Your assignment »
Pick out every line in the records that contains the string "Coromo", and copy each one.

Stored data entries »
--------------------------------

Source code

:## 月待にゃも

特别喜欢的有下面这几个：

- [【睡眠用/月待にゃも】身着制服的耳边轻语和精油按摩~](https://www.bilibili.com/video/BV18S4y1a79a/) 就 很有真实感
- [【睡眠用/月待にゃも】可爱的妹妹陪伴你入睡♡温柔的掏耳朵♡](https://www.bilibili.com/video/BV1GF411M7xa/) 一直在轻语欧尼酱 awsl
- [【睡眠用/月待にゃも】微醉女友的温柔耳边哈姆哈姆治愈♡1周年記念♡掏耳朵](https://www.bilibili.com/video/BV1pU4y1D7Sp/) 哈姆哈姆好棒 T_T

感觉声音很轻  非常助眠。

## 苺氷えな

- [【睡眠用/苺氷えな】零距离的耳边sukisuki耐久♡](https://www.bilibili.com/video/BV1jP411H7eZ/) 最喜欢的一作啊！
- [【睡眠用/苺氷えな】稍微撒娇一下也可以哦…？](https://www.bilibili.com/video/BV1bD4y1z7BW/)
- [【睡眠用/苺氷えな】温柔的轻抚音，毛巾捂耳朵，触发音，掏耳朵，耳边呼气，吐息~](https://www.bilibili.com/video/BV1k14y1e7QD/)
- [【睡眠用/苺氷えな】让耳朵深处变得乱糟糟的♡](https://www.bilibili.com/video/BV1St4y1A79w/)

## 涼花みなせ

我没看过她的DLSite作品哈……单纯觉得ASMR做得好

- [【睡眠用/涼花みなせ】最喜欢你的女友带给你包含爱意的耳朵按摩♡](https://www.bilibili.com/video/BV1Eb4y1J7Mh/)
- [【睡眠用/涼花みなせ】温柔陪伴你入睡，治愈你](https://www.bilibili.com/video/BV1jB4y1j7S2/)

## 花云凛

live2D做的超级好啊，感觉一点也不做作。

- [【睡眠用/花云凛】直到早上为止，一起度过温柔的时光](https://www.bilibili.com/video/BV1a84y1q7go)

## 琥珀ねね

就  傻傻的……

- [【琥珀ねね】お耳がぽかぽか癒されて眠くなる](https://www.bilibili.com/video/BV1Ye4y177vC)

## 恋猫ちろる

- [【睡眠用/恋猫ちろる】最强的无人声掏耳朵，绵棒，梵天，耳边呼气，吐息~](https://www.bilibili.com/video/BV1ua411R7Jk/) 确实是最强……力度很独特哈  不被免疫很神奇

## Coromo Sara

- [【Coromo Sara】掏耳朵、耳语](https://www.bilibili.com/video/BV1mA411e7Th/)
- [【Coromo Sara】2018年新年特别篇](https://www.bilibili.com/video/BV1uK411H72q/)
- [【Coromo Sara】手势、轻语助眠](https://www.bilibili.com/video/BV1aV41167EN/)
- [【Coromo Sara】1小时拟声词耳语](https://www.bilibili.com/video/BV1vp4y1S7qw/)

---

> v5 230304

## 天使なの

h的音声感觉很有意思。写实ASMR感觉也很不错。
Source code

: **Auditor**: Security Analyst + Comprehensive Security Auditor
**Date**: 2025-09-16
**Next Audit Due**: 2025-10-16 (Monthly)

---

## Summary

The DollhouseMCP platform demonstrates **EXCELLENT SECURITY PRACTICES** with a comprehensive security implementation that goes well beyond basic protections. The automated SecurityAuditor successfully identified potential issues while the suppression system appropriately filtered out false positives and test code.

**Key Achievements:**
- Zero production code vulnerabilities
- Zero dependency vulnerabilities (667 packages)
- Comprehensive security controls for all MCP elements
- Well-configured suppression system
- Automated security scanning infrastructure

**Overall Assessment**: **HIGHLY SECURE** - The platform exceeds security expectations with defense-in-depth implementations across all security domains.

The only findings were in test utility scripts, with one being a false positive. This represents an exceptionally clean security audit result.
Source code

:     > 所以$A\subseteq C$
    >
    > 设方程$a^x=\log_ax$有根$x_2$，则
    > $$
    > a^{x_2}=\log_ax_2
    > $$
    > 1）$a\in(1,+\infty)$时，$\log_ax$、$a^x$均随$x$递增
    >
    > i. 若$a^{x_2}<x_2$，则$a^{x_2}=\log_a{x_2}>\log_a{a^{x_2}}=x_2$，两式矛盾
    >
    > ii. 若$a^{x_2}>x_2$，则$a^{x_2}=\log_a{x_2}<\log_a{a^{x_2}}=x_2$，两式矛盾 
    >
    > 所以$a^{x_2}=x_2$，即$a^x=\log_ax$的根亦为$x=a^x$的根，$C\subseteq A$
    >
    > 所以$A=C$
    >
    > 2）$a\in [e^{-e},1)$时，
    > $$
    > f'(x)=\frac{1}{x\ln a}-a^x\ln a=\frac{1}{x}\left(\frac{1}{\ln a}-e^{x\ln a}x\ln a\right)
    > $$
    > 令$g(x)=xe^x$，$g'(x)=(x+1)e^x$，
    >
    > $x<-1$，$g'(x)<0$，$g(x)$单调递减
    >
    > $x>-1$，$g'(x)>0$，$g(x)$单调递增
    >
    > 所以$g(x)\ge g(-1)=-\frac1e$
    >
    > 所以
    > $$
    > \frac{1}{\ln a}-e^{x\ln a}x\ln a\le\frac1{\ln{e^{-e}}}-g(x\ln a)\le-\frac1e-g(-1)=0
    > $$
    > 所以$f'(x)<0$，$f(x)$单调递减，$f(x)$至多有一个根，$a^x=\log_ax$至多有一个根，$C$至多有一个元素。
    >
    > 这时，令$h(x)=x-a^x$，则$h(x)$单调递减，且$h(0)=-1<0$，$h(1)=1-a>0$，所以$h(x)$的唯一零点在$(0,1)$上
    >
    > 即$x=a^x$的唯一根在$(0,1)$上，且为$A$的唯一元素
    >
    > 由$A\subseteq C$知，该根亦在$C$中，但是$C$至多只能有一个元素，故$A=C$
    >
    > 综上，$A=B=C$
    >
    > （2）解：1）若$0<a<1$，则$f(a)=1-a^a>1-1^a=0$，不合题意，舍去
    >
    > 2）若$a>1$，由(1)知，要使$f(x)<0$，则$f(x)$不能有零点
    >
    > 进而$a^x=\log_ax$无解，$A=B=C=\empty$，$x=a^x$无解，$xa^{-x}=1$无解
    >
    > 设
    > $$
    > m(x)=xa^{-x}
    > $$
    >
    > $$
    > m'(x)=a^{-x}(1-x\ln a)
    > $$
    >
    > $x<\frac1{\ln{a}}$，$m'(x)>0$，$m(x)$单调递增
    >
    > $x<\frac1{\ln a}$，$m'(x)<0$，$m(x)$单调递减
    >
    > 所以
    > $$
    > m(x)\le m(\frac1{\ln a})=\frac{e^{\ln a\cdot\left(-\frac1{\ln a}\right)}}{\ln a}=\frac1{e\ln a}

--------------------------------

Answer for the task »
## Coromo Sara
- [【Coromo Sara】掏耳朵、耳语](https://www.bilibili.com/video/BV1mA411e7Th/)
- [【Coromo Sara】2018年新年特别篇](https://www.bilibili.com/video/BV1uK411H72q/)
- [【Coromo Sara】手势、轻语助眠](https://www.bilibili.com/video/BV1aV41167EN/)
- [【Coromo Sara】1小时拟声词耳语](https://www.bilibili.com/video/BV1vp4y1S7qw/)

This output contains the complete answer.